Por más que sueñe una y otra vez lo mismo, nunca puedo salvarte Virginia. Al final siempre terminas arrollada por una ola, que absorbe tus cabellos, tus ojos, tus dedos… Y yo me quedo sin nada de eso. Yo me quedo aquí, sola. Pero entonces soy consciente de que el mar no se ha podido llevar tu mejor legado: tus libros, tus cartas. Tus palabras danzantes entre la cordura y la locura, han quedado plasmadas para siempre sobre papeles. Y eso, ningún río se lo puede llevar, lo que tú has dejado ninguna ola lo podrá arrebatar.
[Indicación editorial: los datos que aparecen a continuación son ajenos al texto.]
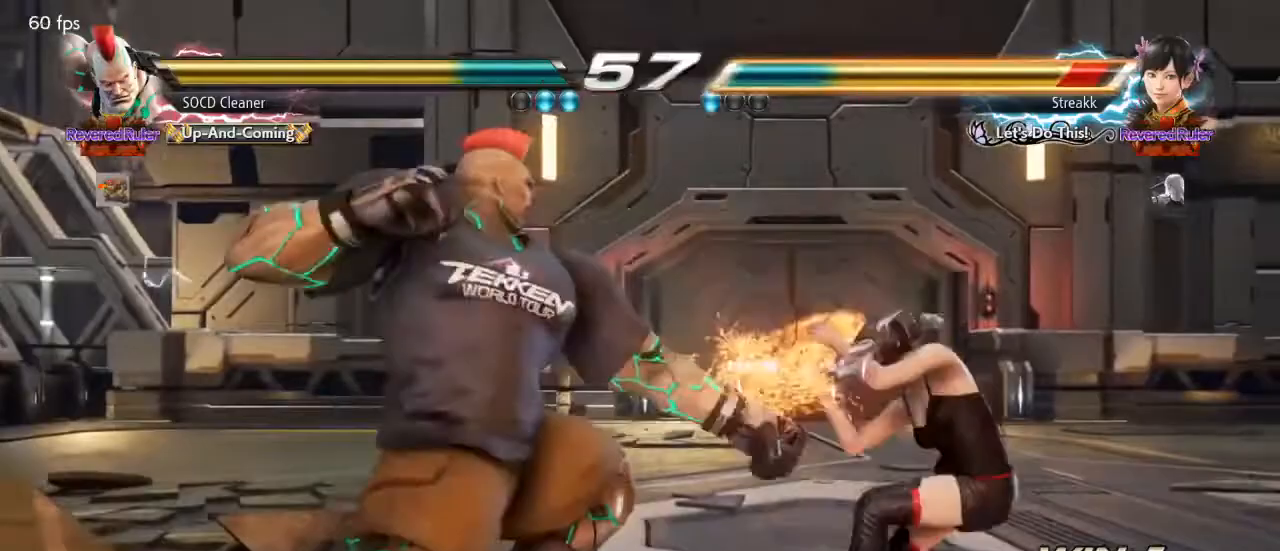
{"buttons": ["SQUARE", "TRIANGLE"], "events": [[133, "DPAD_LEFT", "up"], [333, "TRIANGLE", "down"], [367, "SQUARE", "down"], [400, "TRIANGLE", "up"], [433, "SQUARE", "up"], [433, "TRIANGLE", "down"], [500, "SQUARE", "down"]]}
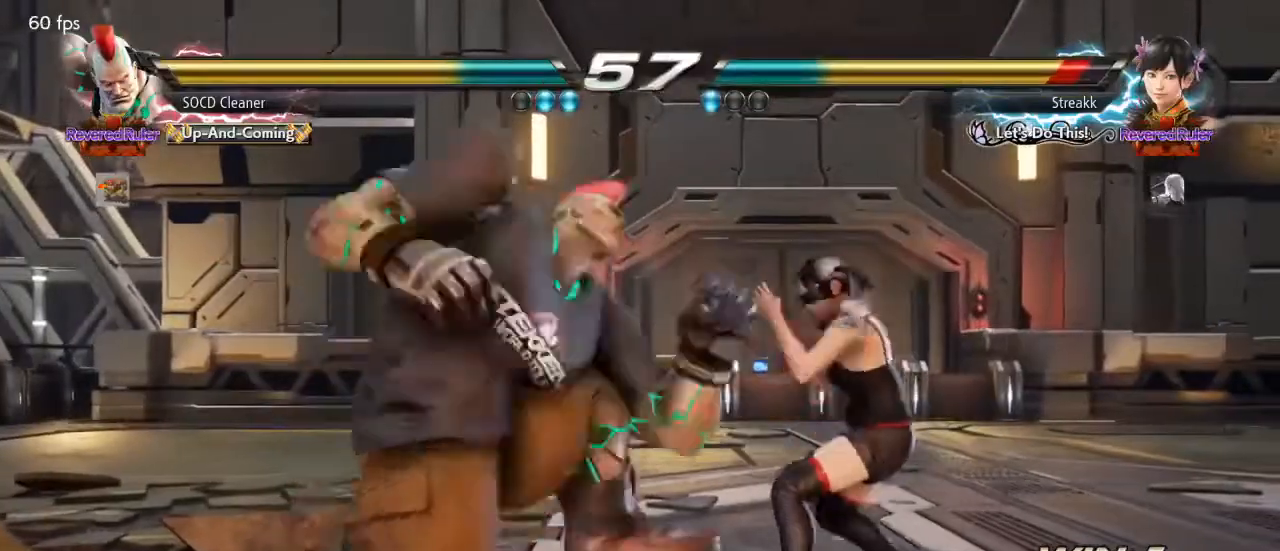
{"buttons": [], "events": [[67, "SQUARE", "up"], [100, "TRIANGLE", "up"], [133, "SQUARE", "down"], [167, "SQUARE", "up"], [167, "TRIANGLE", "down"], [233, "SQUARE", "down"], [233, "TRIANGLE", "up"], [267, "TRIANGLE", "down"], [300, "SQUARE", "up"], [333, "SQUARE", "down"], [367, "TRIANGLE", "up"], [400, "SQUARE", "up"], [400, "TRIANGLE", "down"], [433, "TRIANGLE", "up"]]}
Y entre múltiples libros de una vieja estantería, te encontré, aunque tal vez, me encontraste tú a mi.
Dices en una de tus cartas que hay que hablar de lo que uno siente, que tenemos que expresarlo, contarlo, porque si no lo hacemos es como si nunca hubiera pasado. Por eso tú contabas todas esas historias, por eso tú contabas todo lo que se te pasaba por la cabeza. Sin ti, la Señora Dalloway, Lily, Orlando… estarían muertas, o lo que es peor: nunca hubieran nacido. Y yo no puedo imaginarme un mundo sin nada de lo que has escrito. Yo también quiero contar lo que siento. Por eso te escribo esta carta. Para decirte lo mucho que te quiero. La gente podrá pensar que estoy loca, ¿cómo es posible que ame a una persona muerta a la que ni siquiera he conocido? Pero que sabrá la gente lo que yo he sentido leyendo tus obras, lo que yo he sentido imaginándome tus dedos pulsando las viejas teclas de una máquina mientras escribías tus libros. Que sabrá la gente lo que es el amor. Que sabrá nadie, lo mucho que has hecho por mi. Por eso te doy las gracias,Virginia.
Gracias.
Yo no pude salvarte, pero tú me has salvado a mí.